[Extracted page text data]
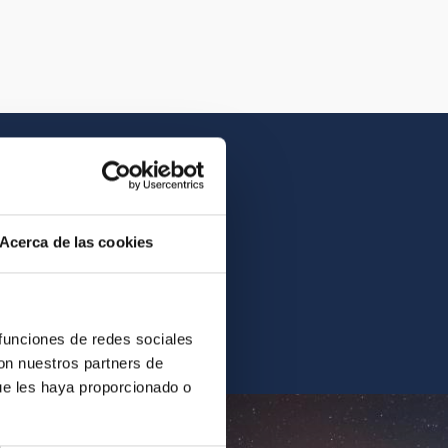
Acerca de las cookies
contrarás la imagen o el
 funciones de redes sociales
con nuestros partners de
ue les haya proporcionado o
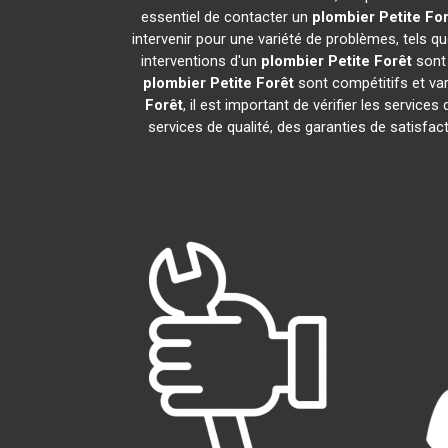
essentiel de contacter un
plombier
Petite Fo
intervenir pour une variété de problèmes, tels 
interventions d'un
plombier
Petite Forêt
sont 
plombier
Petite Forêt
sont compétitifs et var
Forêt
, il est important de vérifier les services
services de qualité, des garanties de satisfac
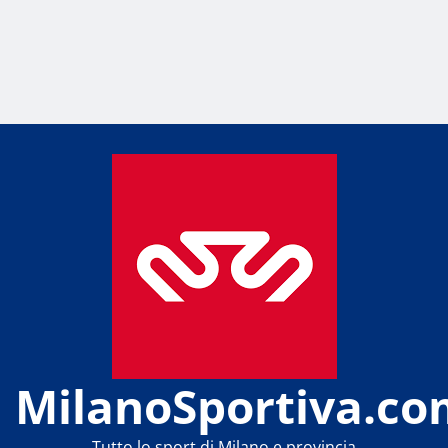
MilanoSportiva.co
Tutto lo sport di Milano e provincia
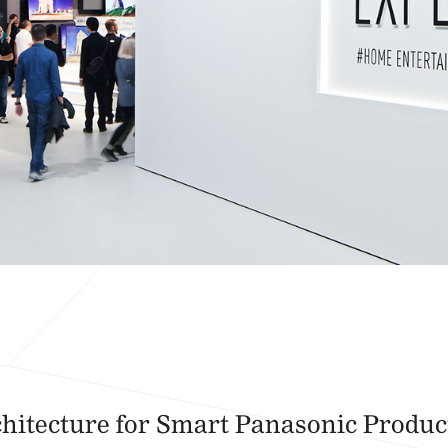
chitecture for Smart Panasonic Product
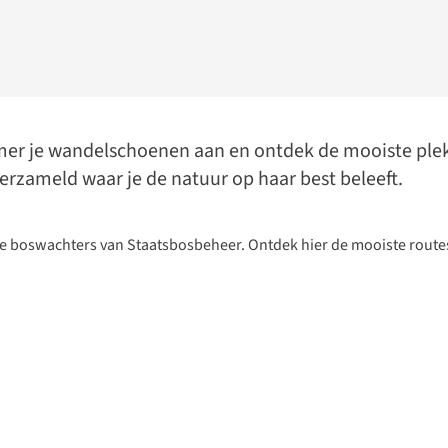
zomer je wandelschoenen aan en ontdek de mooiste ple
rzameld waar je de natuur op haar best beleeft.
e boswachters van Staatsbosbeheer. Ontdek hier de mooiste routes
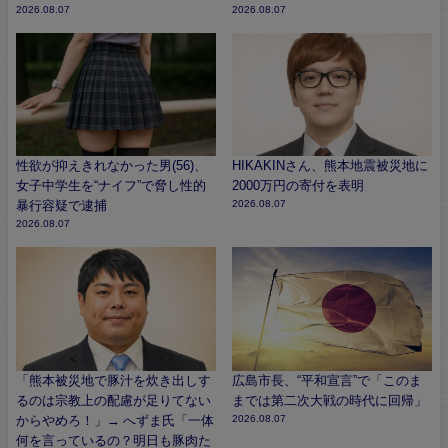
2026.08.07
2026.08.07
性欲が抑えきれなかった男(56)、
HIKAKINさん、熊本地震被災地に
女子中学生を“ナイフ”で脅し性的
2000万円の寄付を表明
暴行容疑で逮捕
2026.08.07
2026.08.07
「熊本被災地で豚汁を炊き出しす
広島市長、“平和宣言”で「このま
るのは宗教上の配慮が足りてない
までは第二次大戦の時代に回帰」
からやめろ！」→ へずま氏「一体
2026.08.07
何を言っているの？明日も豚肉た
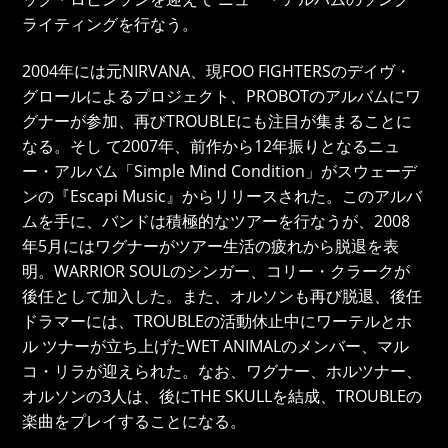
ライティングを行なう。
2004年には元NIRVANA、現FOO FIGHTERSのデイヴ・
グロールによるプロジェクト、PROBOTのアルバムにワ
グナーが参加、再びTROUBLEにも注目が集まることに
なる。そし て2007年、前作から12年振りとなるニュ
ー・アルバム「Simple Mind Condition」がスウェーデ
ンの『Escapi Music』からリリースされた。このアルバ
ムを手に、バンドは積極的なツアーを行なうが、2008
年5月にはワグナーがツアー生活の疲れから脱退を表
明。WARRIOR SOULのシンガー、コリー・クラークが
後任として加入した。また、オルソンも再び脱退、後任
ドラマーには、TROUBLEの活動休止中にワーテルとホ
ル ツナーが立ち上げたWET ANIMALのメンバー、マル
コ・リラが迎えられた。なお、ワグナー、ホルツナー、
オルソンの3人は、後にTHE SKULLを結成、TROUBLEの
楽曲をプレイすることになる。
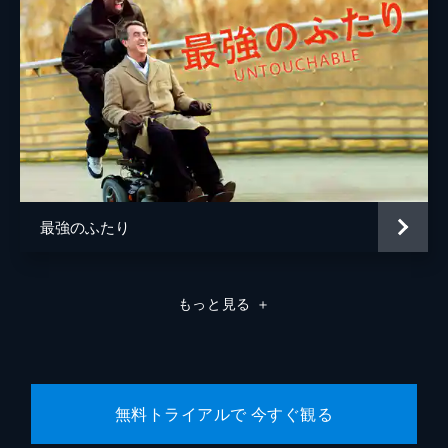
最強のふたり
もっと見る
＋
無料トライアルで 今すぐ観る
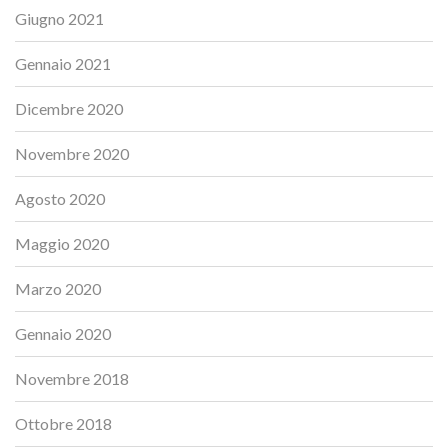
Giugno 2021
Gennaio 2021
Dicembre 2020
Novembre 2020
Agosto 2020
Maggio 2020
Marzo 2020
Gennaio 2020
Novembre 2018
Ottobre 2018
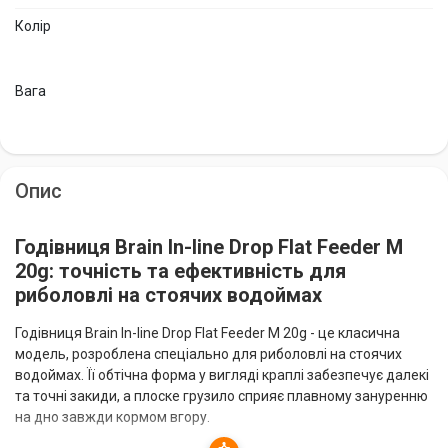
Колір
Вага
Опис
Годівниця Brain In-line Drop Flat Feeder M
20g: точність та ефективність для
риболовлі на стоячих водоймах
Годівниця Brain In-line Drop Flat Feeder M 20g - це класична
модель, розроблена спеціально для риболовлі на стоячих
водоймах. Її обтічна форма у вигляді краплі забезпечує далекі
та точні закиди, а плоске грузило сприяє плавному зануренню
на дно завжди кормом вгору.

■ **Your objective**
Search the entries for "Brain" and copy each matching line.

■ **Reply to the task**
Годівниця Brain In-line Drop Flat Feeder M
Годівниця Brain In-line Drop Flat Feeder M 20g - це класична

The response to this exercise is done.